SACS driver shortfall to worsen

Busing options considered as district growth expected

ASHLEY SLOBODA | The Journal Gazette

The houses popping up along Bass Road underscore how today's school bus driver shortage has the possibility to get worse as Southwest Allen County Schools' enrollment grows.

“Bass Road is putting in hundreds of houses – hundreds of houses – so we've got a lot of growth that we have to prepare for,” Steve Lake, transportation director, told the board Wednesday. “We have to be ready for all those new kids to come in.”

The pandemic has exacerbated a widespread school bus driver shortage, officials have said. Locally, this has led to excessive transportation delays at Fort Wayne Community Schools and temporary route cancellations at SACS.

“Do I see an end to the issue of driver shortage? I don't see an end to that right now,” Lake said during his annual report on transportation. “So, we're going to have to get smarter and be a lot more efficient.”

SACS, which has 59 bus routes, began the academic year five drivers short. Lake said the district was down nine additional drivers Wednesday because of long-term medical leave, COVID-19 infections and personal business.

“If anyone calls in sick, we're in trouble,” Lake said.

Other SACS employees – including three mechanics, an office worker and substitute drivers – help fill the gaps, Lake said.

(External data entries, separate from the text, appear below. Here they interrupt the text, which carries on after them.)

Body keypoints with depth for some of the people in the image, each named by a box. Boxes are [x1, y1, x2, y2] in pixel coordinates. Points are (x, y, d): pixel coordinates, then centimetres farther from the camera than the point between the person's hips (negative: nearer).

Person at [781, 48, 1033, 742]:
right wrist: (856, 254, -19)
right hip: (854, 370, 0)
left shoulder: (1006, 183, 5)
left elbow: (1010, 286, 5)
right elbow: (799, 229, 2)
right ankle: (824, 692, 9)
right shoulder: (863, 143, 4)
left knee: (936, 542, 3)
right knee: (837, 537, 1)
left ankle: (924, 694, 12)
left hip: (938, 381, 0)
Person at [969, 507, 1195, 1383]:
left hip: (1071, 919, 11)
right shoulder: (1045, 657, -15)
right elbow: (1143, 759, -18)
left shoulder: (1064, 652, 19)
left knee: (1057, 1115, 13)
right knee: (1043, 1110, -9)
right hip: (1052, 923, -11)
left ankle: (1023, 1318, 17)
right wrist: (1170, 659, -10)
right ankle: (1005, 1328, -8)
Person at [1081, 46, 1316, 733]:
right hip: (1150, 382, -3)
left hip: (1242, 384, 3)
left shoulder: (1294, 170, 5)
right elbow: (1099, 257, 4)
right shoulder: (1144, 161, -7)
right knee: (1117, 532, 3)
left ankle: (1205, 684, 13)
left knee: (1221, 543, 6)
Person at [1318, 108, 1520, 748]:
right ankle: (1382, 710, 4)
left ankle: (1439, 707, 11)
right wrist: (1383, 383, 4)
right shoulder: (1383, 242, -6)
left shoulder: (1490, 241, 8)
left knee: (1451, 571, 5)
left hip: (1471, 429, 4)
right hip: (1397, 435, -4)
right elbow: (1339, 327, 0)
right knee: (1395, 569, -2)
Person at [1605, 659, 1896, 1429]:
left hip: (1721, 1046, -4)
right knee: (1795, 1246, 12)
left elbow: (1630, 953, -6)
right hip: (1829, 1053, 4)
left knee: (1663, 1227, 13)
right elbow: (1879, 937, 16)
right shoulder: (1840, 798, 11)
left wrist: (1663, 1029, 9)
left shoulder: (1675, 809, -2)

However, he added, that's not always enough, and the district has been forced to cancel routes, sometimes as many as four or five on one day.

SACS has conducted “tons of interviews,” he said, but it takes at least a month to get someone ready to drive. He said it doesn't help that drivers have other options, like working for Amazon.

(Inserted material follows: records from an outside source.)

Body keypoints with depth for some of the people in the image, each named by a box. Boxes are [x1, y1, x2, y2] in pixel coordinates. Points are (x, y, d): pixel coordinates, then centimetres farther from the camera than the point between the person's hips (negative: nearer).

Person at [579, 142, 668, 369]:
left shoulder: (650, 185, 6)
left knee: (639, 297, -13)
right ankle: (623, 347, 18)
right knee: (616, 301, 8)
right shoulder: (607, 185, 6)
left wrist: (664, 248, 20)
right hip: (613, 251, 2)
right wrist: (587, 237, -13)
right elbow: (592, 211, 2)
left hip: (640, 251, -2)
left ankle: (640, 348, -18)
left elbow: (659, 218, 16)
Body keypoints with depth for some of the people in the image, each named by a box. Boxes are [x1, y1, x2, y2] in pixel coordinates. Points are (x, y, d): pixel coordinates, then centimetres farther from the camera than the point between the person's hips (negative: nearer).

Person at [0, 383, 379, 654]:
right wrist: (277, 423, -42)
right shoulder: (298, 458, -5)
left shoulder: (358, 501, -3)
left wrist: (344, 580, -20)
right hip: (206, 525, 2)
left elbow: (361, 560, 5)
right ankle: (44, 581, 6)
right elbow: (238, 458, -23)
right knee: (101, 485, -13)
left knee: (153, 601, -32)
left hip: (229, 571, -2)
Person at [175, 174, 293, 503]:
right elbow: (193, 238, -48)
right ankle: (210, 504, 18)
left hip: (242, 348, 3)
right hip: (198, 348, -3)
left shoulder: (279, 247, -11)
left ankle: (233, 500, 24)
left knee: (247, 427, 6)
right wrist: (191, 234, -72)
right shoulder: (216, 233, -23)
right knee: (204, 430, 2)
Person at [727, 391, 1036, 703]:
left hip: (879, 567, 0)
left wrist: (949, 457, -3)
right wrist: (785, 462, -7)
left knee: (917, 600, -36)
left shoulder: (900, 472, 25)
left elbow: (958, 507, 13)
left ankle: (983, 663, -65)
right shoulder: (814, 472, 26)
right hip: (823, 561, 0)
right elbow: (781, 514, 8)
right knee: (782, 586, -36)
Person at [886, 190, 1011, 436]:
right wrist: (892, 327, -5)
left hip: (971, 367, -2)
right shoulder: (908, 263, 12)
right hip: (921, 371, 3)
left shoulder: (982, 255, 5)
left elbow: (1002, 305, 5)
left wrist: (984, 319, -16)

“Would I rather haul a bunch of boxes that aren't yelling and screaming and sniffling? Some drivers are doing that. They're moving to Amazon,” Lake said. “So we are competing with those companies, and it's hard to compete sometimes.”

SACS is exploring the possibility of a three-tiered system to reduce the number of buses needed at a given time and decrease traffic around Homestead High School, Lake said. He noted South Bend Community School Corp. adopted such a system this year.

“Instead of being short drivers, we should be in a good position,” Lake said.

Currently, SACS operates a two-tier system, with buses first serving the middle and high schools before splitting up to pick up elementary students. Under a three-tier system, Lake said, SACS could put Summit Middle School – which is across from Homestead – on another schedule.

“If we could separate Homestead and Summit on two different schedules, how much traffic could we reduce out here? We're going to cut the traffic down immensely,” Lake said. “If you've been here in the morning, [you know] it is extremely hard to get in here in the morning.”